Like many of this year’s participants, Aguilar noted social problems in Mexico that he said stronger families would help to resolve; he cited “narcotics trafficking, drug addiction (and) divorce.”
Echague said he sees some similar problems with lawlessness in the frontier town of Ciudad del Este, Paraguay, where he works in the family ministry of his local diocese. He said he encounters many vulnerable children who are left without supervision because both parents are working “like slaves” in businesses linked with smugglers.
“It’s so easy to corrupt young people. This is our main fight,” he said.
Chow spoke of the challenges of raising her children and being a good witness to others. She described Macau as a materialistic society where “Christian values are not the mainstream” and the Catholic population is small.
“It’s tough to explain to our children why we have chosen this way,” she said. “It’s like swimming against the current.”
Some participants at the Mexico City meeting blamed governments for weakening the family.
Carlos Escalona of Venezuela, where Church-state relations have been icy for the past decade, accused Venezuelan President Hugo Chavez of undermining the family by teaching government propaganda in public schools and muscling out traditional values.
He also said a “lack of values” in his country led to Chavez’s election in the first place.”People looked to a politician like him instead of to God.”

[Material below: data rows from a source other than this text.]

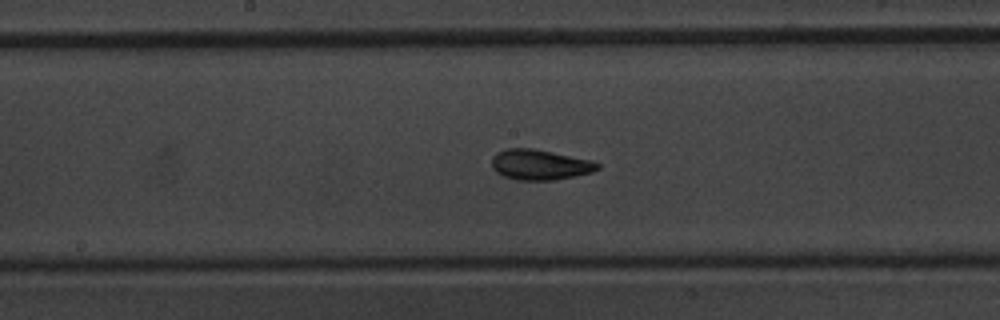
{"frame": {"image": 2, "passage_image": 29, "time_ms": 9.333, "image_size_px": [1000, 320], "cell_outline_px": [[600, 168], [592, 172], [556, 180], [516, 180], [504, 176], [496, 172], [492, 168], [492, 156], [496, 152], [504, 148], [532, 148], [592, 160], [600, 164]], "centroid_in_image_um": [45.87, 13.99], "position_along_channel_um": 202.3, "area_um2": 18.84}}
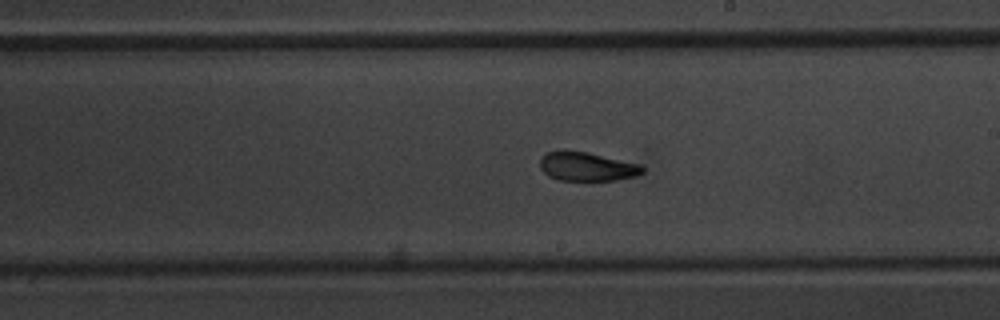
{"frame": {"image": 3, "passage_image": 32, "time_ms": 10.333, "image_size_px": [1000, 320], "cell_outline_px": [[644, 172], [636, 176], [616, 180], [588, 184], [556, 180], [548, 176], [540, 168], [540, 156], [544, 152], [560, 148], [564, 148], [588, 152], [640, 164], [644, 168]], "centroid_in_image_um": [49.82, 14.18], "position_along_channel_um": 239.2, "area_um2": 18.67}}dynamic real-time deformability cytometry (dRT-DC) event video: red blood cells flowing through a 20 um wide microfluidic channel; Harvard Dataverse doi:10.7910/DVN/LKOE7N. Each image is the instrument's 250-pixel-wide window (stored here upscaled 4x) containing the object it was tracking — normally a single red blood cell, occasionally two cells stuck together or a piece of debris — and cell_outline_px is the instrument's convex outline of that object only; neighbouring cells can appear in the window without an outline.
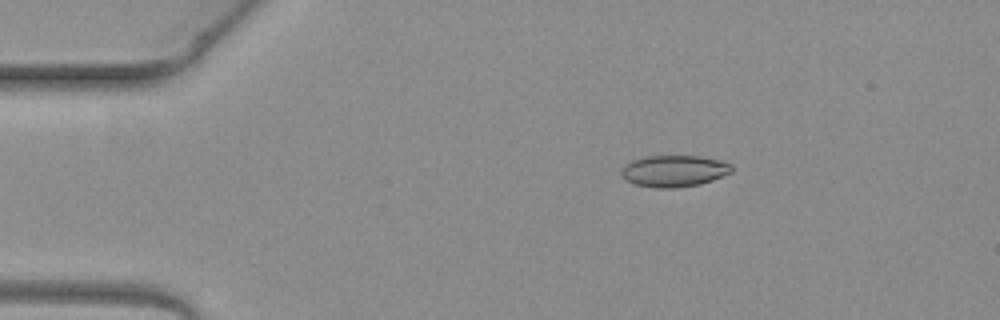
{"species": "common noctule bat (a hibernating species)", "species_latin": "Nyctalus noctula", "temperature_condition": "warm", "stored_images_in_passage": 3, "camera_frame_rate_fps": 3000, "um_per_image_px": 0.085, "animal": {"sex": "female", "body_mass_g": 19.3, "forearm_length_mm": 54.1}, "frame": {"image": 1, "passage_image": 2, "time_ms": 0.333, "image_size_px": [1000, 320], "cell_outline_px": [[732, 172], [712, 180], [700, 184], [676, 188], [656, 188], [636, 184], [620, 176], [620, 172], [632, 160], [648, 156], [700, 156], [720, 160], [732, 164]], "centroid_in_image_um": [57.33, 14.53], "position_along_channel_um": 27.7, "area_um2": 20.17}}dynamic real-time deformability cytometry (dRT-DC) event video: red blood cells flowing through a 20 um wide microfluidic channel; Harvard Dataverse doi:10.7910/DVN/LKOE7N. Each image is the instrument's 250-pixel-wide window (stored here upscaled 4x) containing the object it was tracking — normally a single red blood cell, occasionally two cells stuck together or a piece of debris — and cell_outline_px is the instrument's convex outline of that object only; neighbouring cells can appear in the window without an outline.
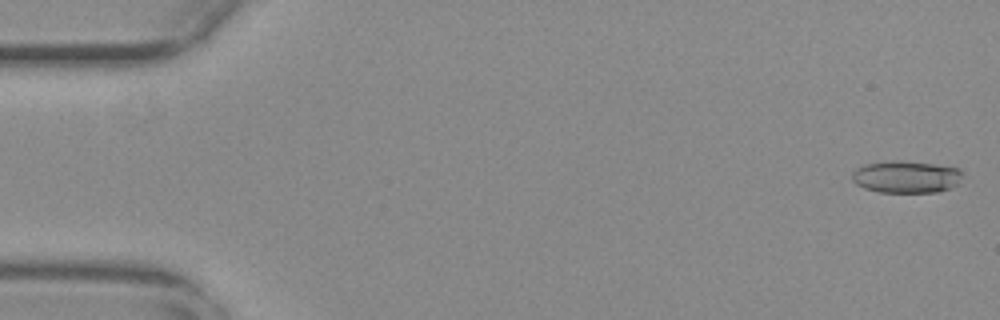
{"species": "common noctule bat (a hibernating species)", "species_latin": "Nyctalus noctula", "temperature_condition": "warm", "stored_images_in_passage": 56, "camera_frame_rate_fps": 3000, "um_per_image_px": 0.085, "animal": {"sex": "female", "body_mass_g": 29.2, "forearm_length_mm": 56.3}, "frame": {"image": 1, "passage_image": 2, "time_ms": 0.333, "image_size_px": [1000, 320], "cell_outline_px": [[960, 176], [956, 184], [948, 188], [936, 192], [880, 192], [864, 188], [856, 184], [852, 180], [852, 172], [856, 168], [864, 164], [892, 160], [900, 160], [936, 164], [960, 168]], "centroid_in_image_um": [76.96, 15.01], "position_along_channel_um": 8.0, "area_um2": 20.63}}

Like Escalona, Ela Chihambakwe of Zimbabwe came from a country where the Church leadership and government have been at odds.
FRUSTRATED WITH UN
But she expressed as much frustration with UN programs against AIDS in her country as a government that has plunged Zimbabwe into economic disaster.
“They impose themselves on people . . . and start sex-education programs without the parents knowing,” she said of the United Nations.
Chihambakwe also said poverty is now a major problem in Zimbabwe due to food shortages and runaway inflation, but that extended families have been a refuge for many.
“Family life is strong,” she said, adding, “They’re helping each other.”
Deacon Lule said he understands about helping relatives in tough economic times.
His family runs a metalwork shop that has provided relatives with jobs during past economic meltdowns. And with relatives possibly coming back from the U.S. due to a lack of economic opportunities, this year should be no different.
“We have a lot of relatives in the United States. They’re losing their jobs and can’t pay their bills,” he said.
Such arrangements are common in Mexico, said Aguilar, who added, “Family is the best social program.”